AIM OF THE EXERCISE — Return exactly the line that contains "- 第 i 层卷积层的感受野大小和第" and all lines beneath it in the entries, through the very last one.
*** Opening SUPPLIED MATERIAL ***
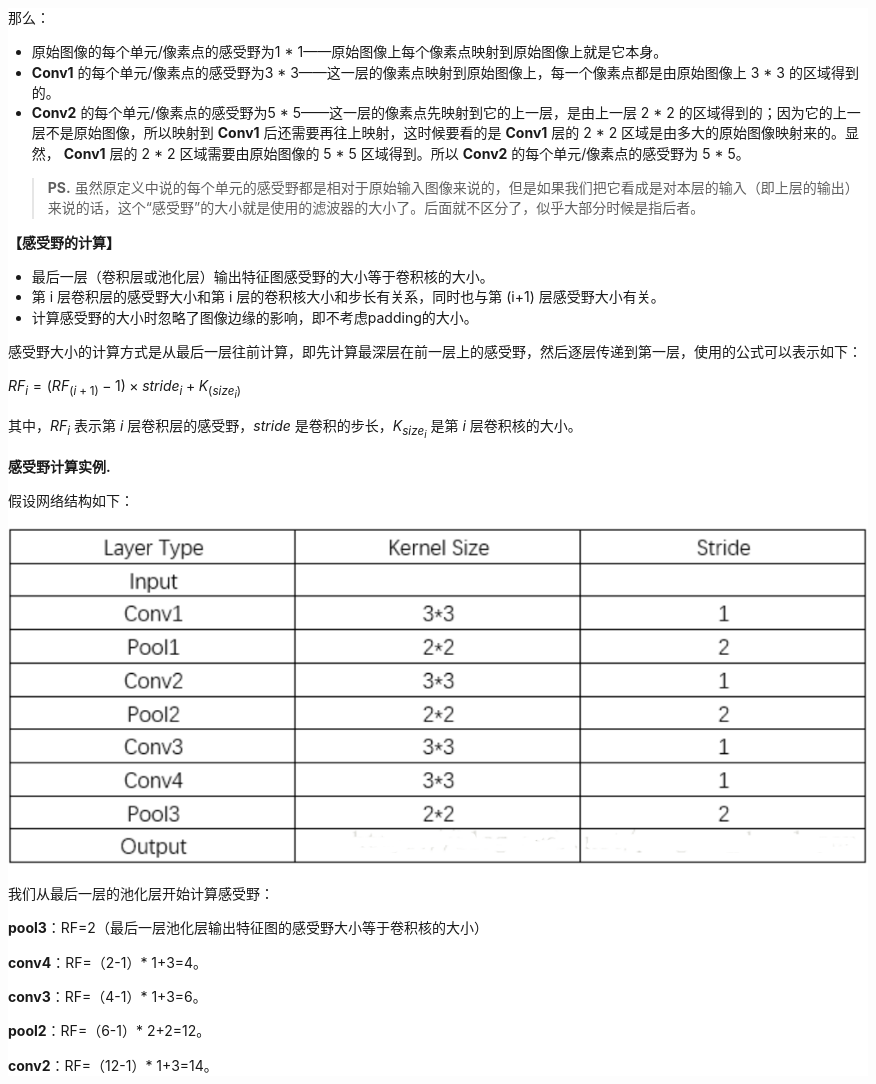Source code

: 那么：

- 原始图像的每个单元/像素点的感受野为1 * 1——原始图像上每个像素点映射到原始图像上就是它本身。
- **Conv1** 的每个单元/像素点的感受野为3 * 3——这一层的像素点映射到原始图像上，每一个像素点都是由原始图像上 3 * 3 的区域得到的。
- **Conv2** 的每个单元/像素点的感受野为5 * 5——这一层的像素点先映射到它的上一层，是由上一层 2 * 2 的区域得到的；因为它的上一层不是原始图像，所以映射到 **Conv1** 后还需要再往上映射，这时候要看的是 **Conv1** 层的 2 * 2 区域是由多大的原始图像映射来的。显然， **Conv1** 层的 2 * 2 区域需要由原始图像的 5 * 5 区域得到。所以 **Conv2** 的每个单元/像素点的感受野为 5 * 5。

> **PS.** 虽然原定义中说的每个单元的感受野都是相对于原始输入图像来说的，但是如果我们把它看成是对本层的输入（即上层的输出）来说的话，这个“感受野”的大小就是使用的滤波器的大小了。后面就不区分了，似乎大部分时候是指后者。

**【感受野的计算】**

- 最后一层（卷积层或池化层）输出特征图感受野的大小等于卷积核的大小。
- 第 i 层卷积层的感受野大小和第 i 层的卷积核大小和步长有关系，同时也与第 (i+1) 层感受野大小有关。
- 计算感受野的大小时忽略了图像边缘的影响，即不考虑padding的大小。

感受野大小的计算方式是从最后一层往前计算，即先计算最深层在前一层上的感受野，然后逐层传递到第一层，使用的公式可以表示如下：

$RF_i = (RF_{(i+1)} - 1) × stride_i + K_{(size_i)}$

其中，$RF_i$ 表示第 $i$ 层卷积层的感受野，$stride$ 是卷积的步长，$K_{size_i}$ 是第 $i$ 层卷积核的大小。

**感受野计算实例.**  

假设网络结构如下：

![image-20211028200335369](images/image-20211028200335369-16354226173998.png)

我们从最后一层的池化层开始计算感受野：

**pool3**：RF=2（最后一层池化层输出特征图的感受野大小等于卷积核的大小）

**conv4**：RF=（2-1）* 1+3=4。

**conv3**：RF=（4-1）* 1+3=6。

**pool2**：RF=（6-1）* 2+2=12。

**conv2**：RF=（12-1）* 1+3=14。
*** Closing SUPPLIED MATERIAL ***
TASK OUTPUT —
- 第 i 层卷积层的感受野大小和第 i 层的卷积核大小和步长有关系，同时也与第 (i+1) 层感受野大小有关。
- 计算感受野的大小时忽略了图像边缘的影响，即不考虑padding的大小。

感受野大小的计算方式是从最后一层往前计算，即先计算最深层在前一层上的感受野，然后逐层传递到第一层，使用的公式可以表示如下：

$RF_i = (RF_{(i+1)} - 1) × stride_i + K_{(size_i)}$

其中，$RF_i$ 表示第 $i$ 层卷积层的感受野，$stride$ 是卷积的步长，$K_{size_i}$ 是第 $i$ 层卷积核的大小。

**感受野计算实例.**  

假设网络结构如下：

![image-20211028200335369](images/image-20211028200335369-16354226173998.png)

我们从最后一层的池化层开始计算感受野：

**pool3**：RF=2（最后一层池化层输出特征图的感受野大小等于卷积核的大小）

**conv4**：RF=（2-1）* 1+3=4。

**conv3**：RF=（4-1）* 1+3=6。

**pool2**：RF=（6-1）* 2+2=12。

**conv2**：RF=（12-1）* 1+3=14。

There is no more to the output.